* What the task asks *
Skip every image and restate the data word for word.

* The data *
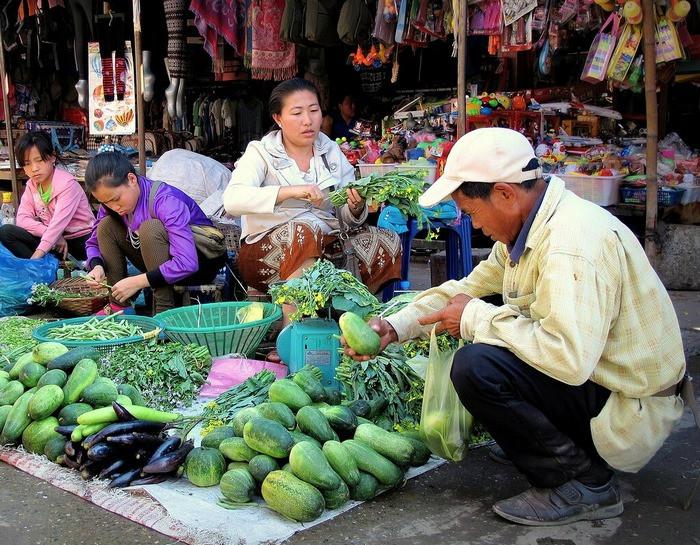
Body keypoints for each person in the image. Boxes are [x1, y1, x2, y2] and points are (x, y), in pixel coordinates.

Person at [343, 127, 687, 526]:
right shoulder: (529, 232)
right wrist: (393, 326)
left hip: (631, 411)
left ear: (505, 193)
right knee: (489, 309)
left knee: (477, 366)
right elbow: (468, 288)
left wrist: (473, 318)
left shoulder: (570, 244)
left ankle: (584, 483)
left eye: (472, 213)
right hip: (604, 386)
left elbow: (568, 358)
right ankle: (549, 440)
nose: (475, 225)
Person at [223, 78, 401, 304]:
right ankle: (296, 323)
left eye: (313, 111)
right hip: (263, 254)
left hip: (326, 244)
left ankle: (353, 311)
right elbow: (232, 200)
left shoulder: (330, 150)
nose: (307, 121)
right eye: (297, 113)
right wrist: (290, 191)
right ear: (278, 118)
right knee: (303, 232)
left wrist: (355, 207)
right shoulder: (261, 153)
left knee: (386, 240)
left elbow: (345, 216)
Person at [84, 152, 227, 314]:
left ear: (132, 179)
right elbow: (93, 242)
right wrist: (97, 266)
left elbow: (188, 262)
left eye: (116, 199)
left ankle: (164, 312)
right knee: (106, 226)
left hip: (199, 265)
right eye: (106, 202)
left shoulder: (166, 201)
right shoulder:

* Your solution *
Body keypoints for each person in the image. Boxes are [x1, y1, x2, y2] and points are (x, y), in pixel coordinates.

Person at [343, 127, 687, 526]:
right shoulder: (529, 232)
right wrist: (393, 326)
left hip: (631, 411)
left ear: (505, 193)
right knee: (489, 309)
left knee: (477, 366)
right elbow: (468, 288)
left wrist: (473, 318)
left shoulder: (570, 244)
left ankle: (584, 483)
left eye: (472, 213)
right hip: (604, 386)
left elbow: (568, 358)
right ankle: (549, 440)
nose: (475, 225)
Person at [223, 78, 401, 304]:
right ankle: (296, 323)
left eye: (313, 111)
right hip: (263, 254)
left hip: (326, 244)
left ankle: (353, 311)
right elbow: (232, 200)
left shoulder: (330, 150)
nose: (307, 121)
right eye: (297, 113)
right wrist: (290, 191)
right ear: (278, 118)
right knee: (303, 232)
left wrist: (355, 207)
right shoulder: (261, 153)
left knee: (386, 240)
left elbow: (345, 216)
Person at [84, 152, 227, 314]:
left ear: (132, 179)
right elbow: (93, 242)
right wrist: (97, 266)
left elbow: (188, 262)
left eye: (116, 199)
left ankle: (164, 312)
right knee: (106, 226)
left hip: (199, 265)
right eye: (106, 202)
left shoulder: (166, 201)
right shoulder:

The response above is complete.